_本文_.
また、医師の説明不足とそれによって患者さん自身が特別な効果を得られると誤解して、過度な期待を抱いてしまっている場合もあります。
効果が出すぎて膨らみすぎてしまった
PRP療法による失敗例の2つ目は、逆に効果が出すぎて膨らみすぎてしまったという事例です。
PRP療法では、皮膚に血小板を注射し、組織の再生能力を高めます。しかし、この血小板による再生能力の高まりが過剰に生じた場合に、局所的な膨らみが生じる場合があります。
しこりのようなものができてしまった
PRP療法による失敗例の3つ目は、しこりのようなものができてしまう事例です。
PRP療法では、血小板を皮膚に注入することで、再生能力を高めてコラーゲンやヒアルロン酸の生成を促します。
しかし、このコラーゲンやヒアルロン酸が過剰に生成されてしまった際には、しこりのようなものができてしまいます。
通常、PRP療法によるしこりはコラーゲンやヒアルロン酸は時間とともに体内に吸収されていくため、自然と解消されることが多い現象です。
ただし、症状が気になる場合は、担当の医師に相談をするようにしましょう。
PRP療法の失敗の原因は?
PRP療法が失敗してしまう原因には、以下の3つの要因が考えられています。
- 効果の出方に個人差がある
- 注入量が多すぎる
- PRPの濃度が高かった
ここでは、PRP療法が失敗してしまう3つの原因について詳しく解説をします。
効果の出方に個人差があるため
PRP療法が失敗してしまう1つ目の原因は、個人差があるということです。
個人の健康状態・年齢・肌質・生活習慣など多くの要因が影響を及ぼし、思ったような効果が得られないことがあります。
また、PRP療法に用いる血液の中に含まれる血小板の数にも個人差があります。
このように個々人によって状況が異なるため、PRP療法によって必ず効果が得られるというわけではありません。
注入の量が多すぎたため
PRP療法が失敗してしまう2つ目の原因は、注入量が多すぎたということです。
PRP療法で使用される血小板濃縮液の注入量が多すぎると、再生能力が高まりすぎて、局所的な腫れや異常な皮膚の膨張を引き起こす可能性があります。
そのため、適切な量の血小板濃縮液を注入する必要がありますが、人によって適切な量が異なっています。そのため、しばしば注入量が多すぎたというケースが生じてしまうのです。
PRPの濃度が高かったため
PRP療法が失敗してしまう3つ目の原因は、PRPの濃度が高かったためということです。
血小板濃縮液の濃度が高すぎると、注入量が多い場合と同様に、患者さんの再生能力を高めすぎてしまう場合があります。
その結果として、効果が出すぎて膨らんでしまったり、しこりができてしまったりという失敗に繋がってしまうのです。
PRP療法の失敗の修正方法
PRP療法が失敗するかどうかは、その治療を受けてみないと分かりません。そのため、もし失敗してしまったらどうその失敗を取り戻すのかという点も重要です。
PRP療法が失敗してしまった場合の修正方法としては、以下の3つが代表的です。
- ケナコルト注射
- 外科的手術
- 再度PRP療法で治療を行う
ここでは、PRP療法が失敗してしまった際の3つの修正方法について詳しく解説を行います。

_資料の抜粋_.
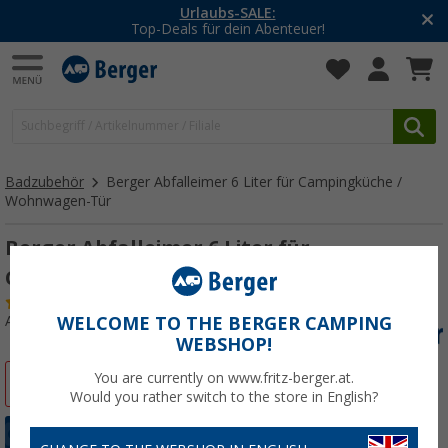
Urlaubs-SALE:
Top-Deals für dein Abenteuer!
Badzubehör
Berger Abfalleimer 6 Liter für Campingküche /
Wohnwagen-Tür
Berger Abfalleimer 6 Liter für
Campingküche / Wohnwagen-Tür
(
Über
100)
Art.-Nr.: 396393
WELCOME TO THE BERGER CAMPING
WEBSHOP!
You are currently on www.fritz-berger.at.
%
Would you rather switch to the store in English?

_資料の設問_.
a. PRP療法についての本文によると、血小板濃縮液の注入量が多すぎると、どのような症状を引き起こす可能性がありますか。
b. PRP療法についての本文を、最後の文に続けて書き進めてください。

_演習の解答_.
a. 局所的な腫れや異常な皮膚の膨張を引き起こす可能性があります。

b.
ケナコルト注射
PRP療法が失敗してしまった際の1つ目の修正方法は、ケナコルト注射です。ケナコルトはステロイド薬で局所的な炎症を抑えて、腫れを減少させる効果があります。
そのため、PRP療法で膨らみすぎたりしこりができたりした場合には、ケナコルト注射によってその膨らみやしこりを解消させることが期待できます。
ただし、ケナコルト注射はステロイドを注射する治療法であるため、副作用には注意が必要です。
ステロイドを皮膚に注射すると、その周囲の皮膚が菲薄化といわれる老化したような状態になることがあります。
その場合、皮膚が少し圧迫されただけで皮下出血や紫斑を伴いやすくなってしまいかねません。
また、女性の場合、ケナコルト注射を繰り返すと生理不順になってしまう危険性もあります。
そのため、ケナコルト注射を行う場合には、医師の指示に従って慎重に行うことが重要です。
外科的手術
PRP療法が失敗してしまった際の2つ目の修正方法は、外科的手術です。
PRP療法による重大な合併症や不自然な皮膚の変形が発生した場合には、外科的手術による修正が必要になることがあります。
また、PRP療法による効果が見られなかった場合にもフェイスリフトなどの外科的手術によって、しわやたるみなどを改善させることも可能です。
効果が得られなかったケースの場合は再度治療を行う
PRP療法が失敗してしまった際の3つ目の修正方法は、再びPRP療法を行うことです。
PRP療法は1回目で期待されるほどの効果がでなかったとしても、複数回の治療を継続的に行うことで、より高い効果を得られるとされています。
そのため、PRP療法において失敗してしまった際には、再度PRP療法による治療を行う場合があります。
ただし、再治療を行う前に最初の治療で効果が見られなかった原因を医師と十分に検討し、改善策を講じることが重要です。
PRP療法で失敗した場合の対処法
PRP療法で失敗した場合には、医師の診察を受けることが重要です。
PRP療法によって生じる副作用や合併症は一時的なもので時間とともに自然に解消されるものも多いです。そのため、多くの場合はそのまま放置していても問題はありません。
しかし、患者さん自身にはPRP療法によって生じた肌の膨張やしこりが自然に治るものなのかどうか、あるいは治るとしてもどれぐらいの期間で治るのかは分かりません。
そのため、必ず担当の医師に症状等を相談し、判断を仰ぐようにしましょう。
そうすることで、医師が症状に応じて再治療か経過観察か、あるいはその他の治療を行うのかを判断してくれることになります。
もし、担当の医師の診断に不安が生じた場合には、セカンドオピニオンに頼ることも検討しましょう。
まとめ
PRP療法(Platelet-Rich Plasma療法)は、再生医療の一環として、美容目的や医療治療に広く利用されている治療方法です。
この治療法は、患者さん自身の血液から血小板を濃縮し、症状が気になる箇所に注入する治療方法です。それにより、肌の再生・修復などさまざまな美容効果が期待されます。
より具体的には、PRP療法はしわの改善・たるみの緩和・目の下のくまやくぼみの改善・ニキビ跡の修復などに効果的です。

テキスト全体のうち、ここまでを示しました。